Alienation. Fear of abandonment. The existential agony of being alone in the universe. These are the heavy literary themes that fill the pages of I Am Going, Mo Willems’ latest masterpiece in his epic “Elephant & Piggie” series of story books.

For those unfamiliar with Willems’ oeuvre—which includes such major works as My Friend is Sad, There is a Bird on Your Head, and Pigs Make Me Sneeze—Elephant and Piggie are the Vladimir and Estragon of children’s literature. Gerald is a nervous, needy elephant in wire-rim eyewear. Piggie (he appears to have no other name) is a more self-assured, impetuous hog. I Am Going opens with the pair engaged in mundane Godot-like dialogue. “This is a good day,” a smiling Gerald tells Piggie as the two sit together in the vast emptiness of a otherwise blank page. “Just like yesterday,” Piggie replies, rather noncommitally. “Yes!” Gerald goes on. “Yesterday was a good day, too.” At which point, Piggie shocks Gerald by abruptly announcing that he is leaving. Suddenly, eight pages into the book, the plot shifts gears to become a harrowing psycho-domestic drama that would have Edward Albee reaching for the whiskey to steady his nerves.

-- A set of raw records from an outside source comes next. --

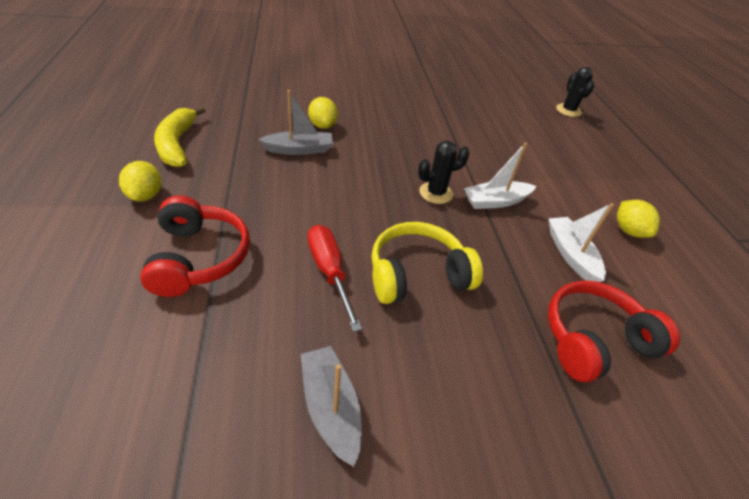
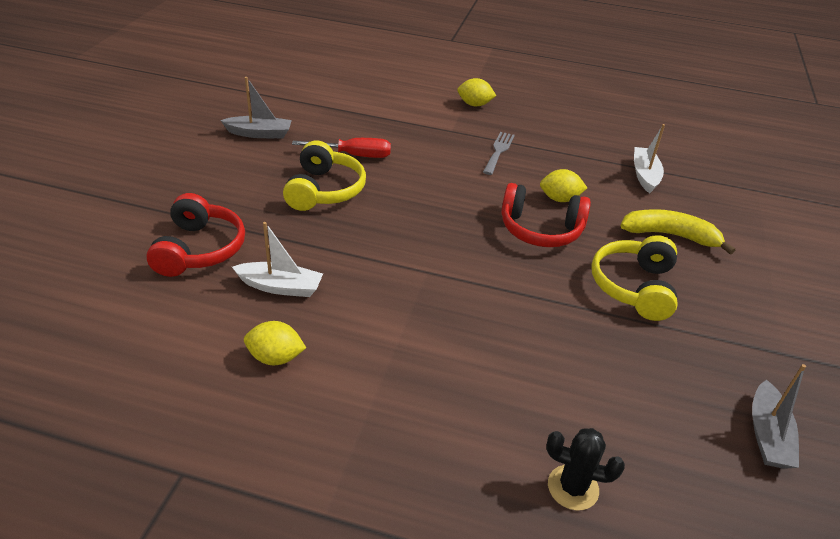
camera: 115 degrees right, 5 degrees down
red headphones [140,195,250,297] -> red headphones moved to [501,183,591,247]
yellow banana [154,106,206,167] -> yellow banana moved to [621,209,735,255]
grey boat [258,90,333,155] -> grey boat moved to [752,364,806,469]
black cactus [418,141,470,204] -> none
white boat [464,143,536,209] -> white boat moved to [634,124,665,194]
none -> grey fork [483,132,515,175]
none -> yellow headphones [591,235,678,321]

Why is Piggie in such a rush to depart? Why has he decided to leave the elephant alone? Gerald implores Piggie to stay, becoming increasingly desperate at Piggie’s determination not to. He cycles through the entire range of human (and elephant) emotion, from panic (“You are going?! ) to self-pity (“Who will I skip with?”). Ultimately, Gerald resorts to physical violence to keep Piggie from abandoning him. He squeezes Piggie in an elephant hug while shouting at the top of his lungs, “I WILL NOT LET YOU GO!!!” Alas, Piggie simply pops free from the embrace and coolly repeats, “I am going.”

In the end, happily, Piggie has a perfectly reasonable explanation for going, and by page 56, elephant and hog are merrily together again enjoying lunch. Like all great literary classics, the plot comes full circle, with both friends once again having a good day.